Manquent à leur obligation précontractuelle d'information les vendeurs qui n'ont pas signalé aux acquéreurs la présence d'un élevage avicole industriel situé sur la commune voisine, source de nuisances olfactives et de prolifération de mouches.

Des époux ont acquis une maison d'habitation. Se plaignant de nuisances dues à des odeurs et à une prolifération de mouches en provenance d'un élevage avicole industriel situé sur la commune voisine, ils ont assigné les vendeurs en nullité de la vente et en paiement de dommages-intérêts sur divers fondements, dont le manquement à l'obligation précontractuelle d'information et la garantie des vices cachés.

La cour d'appel de Lyon a rejeté la fin de non-recevoir des vendeurs tirée de la prescription de l'action en garantie des vices cachés et les a déclarés responsables du préjudice subi par les acquéreurs.
Les juges du fond ont relevé que la date à laquelle les vendeurs avaient quitté leur maison était postérieure aux nuisances déjà effectives et à l'autorisation d'agrandissement de l'usine avicole. Ils ont noté que l'acte de vente ne mentionnait aucune information sur la présence, à proximité, de cette installation classée et sur ses nuisances. Ils ont retenu que les vendeurs, qui avaient été incommodés par celles-ci, connaissaient l'autorisation préfectorale portant le nombre de volailles de 150.000 à 350.000, laquelle avait fait l'objet d'une enquête publique, et que les acquéreurs n'avaient pas connaissance du phénomène affectant la localité.
Les juges en ont déduit qu'en taisant cette information, les vendeurs avaient commis un manquement fautif à leur obligation précontractuelle d'information et de renseignement sur les éléments essentiels de la vente, les acquéreurs ayant choisi cette ferme rénovée en raison de son environnement rural agréable.

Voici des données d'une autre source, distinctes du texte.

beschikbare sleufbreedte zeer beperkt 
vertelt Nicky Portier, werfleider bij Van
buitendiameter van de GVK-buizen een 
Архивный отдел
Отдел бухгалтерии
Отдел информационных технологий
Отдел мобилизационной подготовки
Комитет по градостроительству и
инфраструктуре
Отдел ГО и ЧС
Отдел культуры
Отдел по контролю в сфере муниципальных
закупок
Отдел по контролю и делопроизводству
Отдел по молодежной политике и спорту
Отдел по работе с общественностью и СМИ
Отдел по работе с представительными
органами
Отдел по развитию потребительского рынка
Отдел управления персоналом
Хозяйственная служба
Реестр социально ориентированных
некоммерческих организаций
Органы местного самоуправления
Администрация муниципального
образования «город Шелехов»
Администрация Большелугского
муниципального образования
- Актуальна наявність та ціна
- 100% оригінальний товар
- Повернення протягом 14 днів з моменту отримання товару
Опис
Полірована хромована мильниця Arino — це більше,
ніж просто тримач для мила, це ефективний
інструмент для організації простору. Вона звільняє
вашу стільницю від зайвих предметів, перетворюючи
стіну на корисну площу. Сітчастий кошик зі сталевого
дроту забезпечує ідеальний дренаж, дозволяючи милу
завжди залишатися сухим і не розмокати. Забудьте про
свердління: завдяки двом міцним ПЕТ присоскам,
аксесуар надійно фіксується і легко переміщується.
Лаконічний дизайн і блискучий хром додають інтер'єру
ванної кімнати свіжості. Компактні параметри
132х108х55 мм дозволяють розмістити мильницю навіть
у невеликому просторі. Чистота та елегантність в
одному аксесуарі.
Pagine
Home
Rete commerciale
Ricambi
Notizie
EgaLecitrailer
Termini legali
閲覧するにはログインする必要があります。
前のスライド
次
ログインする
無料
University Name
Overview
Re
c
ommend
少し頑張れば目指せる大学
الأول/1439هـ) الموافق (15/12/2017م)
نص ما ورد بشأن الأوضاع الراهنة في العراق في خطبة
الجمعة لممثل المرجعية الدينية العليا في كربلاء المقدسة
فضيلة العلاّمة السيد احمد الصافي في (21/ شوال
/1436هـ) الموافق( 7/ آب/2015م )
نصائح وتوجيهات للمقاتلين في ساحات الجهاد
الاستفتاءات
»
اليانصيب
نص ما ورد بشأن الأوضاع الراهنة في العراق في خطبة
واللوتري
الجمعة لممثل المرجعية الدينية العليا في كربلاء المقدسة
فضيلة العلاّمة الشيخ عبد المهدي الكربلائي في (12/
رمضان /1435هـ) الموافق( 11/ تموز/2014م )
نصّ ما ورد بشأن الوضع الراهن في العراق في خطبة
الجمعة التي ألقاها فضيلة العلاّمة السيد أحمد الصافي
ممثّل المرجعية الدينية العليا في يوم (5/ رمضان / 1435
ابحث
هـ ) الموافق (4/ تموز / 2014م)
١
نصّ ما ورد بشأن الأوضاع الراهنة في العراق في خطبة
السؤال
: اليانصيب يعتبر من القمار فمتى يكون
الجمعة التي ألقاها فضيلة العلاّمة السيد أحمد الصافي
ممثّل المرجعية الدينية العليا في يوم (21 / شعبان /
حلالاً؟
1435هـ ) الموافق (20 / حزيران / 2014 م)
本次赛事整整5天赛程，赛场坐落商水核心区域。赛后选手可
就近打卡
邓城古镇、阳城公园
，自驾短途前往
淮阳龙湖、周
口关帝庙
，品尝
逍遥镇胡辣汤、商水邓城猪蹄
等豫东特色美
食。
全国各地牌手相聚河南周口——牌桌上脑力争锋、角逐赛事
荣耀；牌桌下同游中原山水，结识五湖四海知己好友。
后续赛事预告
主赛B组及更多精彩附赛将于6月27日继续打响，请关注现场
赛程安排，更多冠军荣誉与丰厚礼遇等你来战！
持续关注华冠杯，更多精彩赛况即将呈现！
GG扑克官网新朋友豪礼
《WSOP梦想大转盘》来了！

La Cour de cassation approuve la cour d'appel, qui a fondé sa décision sur l'article 1382, devenu 1240, du code civil, invoqué par les acquéreurs à titre principal. Elle retient par ailleurs que dès lors qu'il ne vise que la prescription de l'action en garantie des vices cachés, le moyen, pris de l'irrecevabilité de la demande, est inopérant.
Elle rejette le pourvoi par un arrêt du 21 novembre 2019.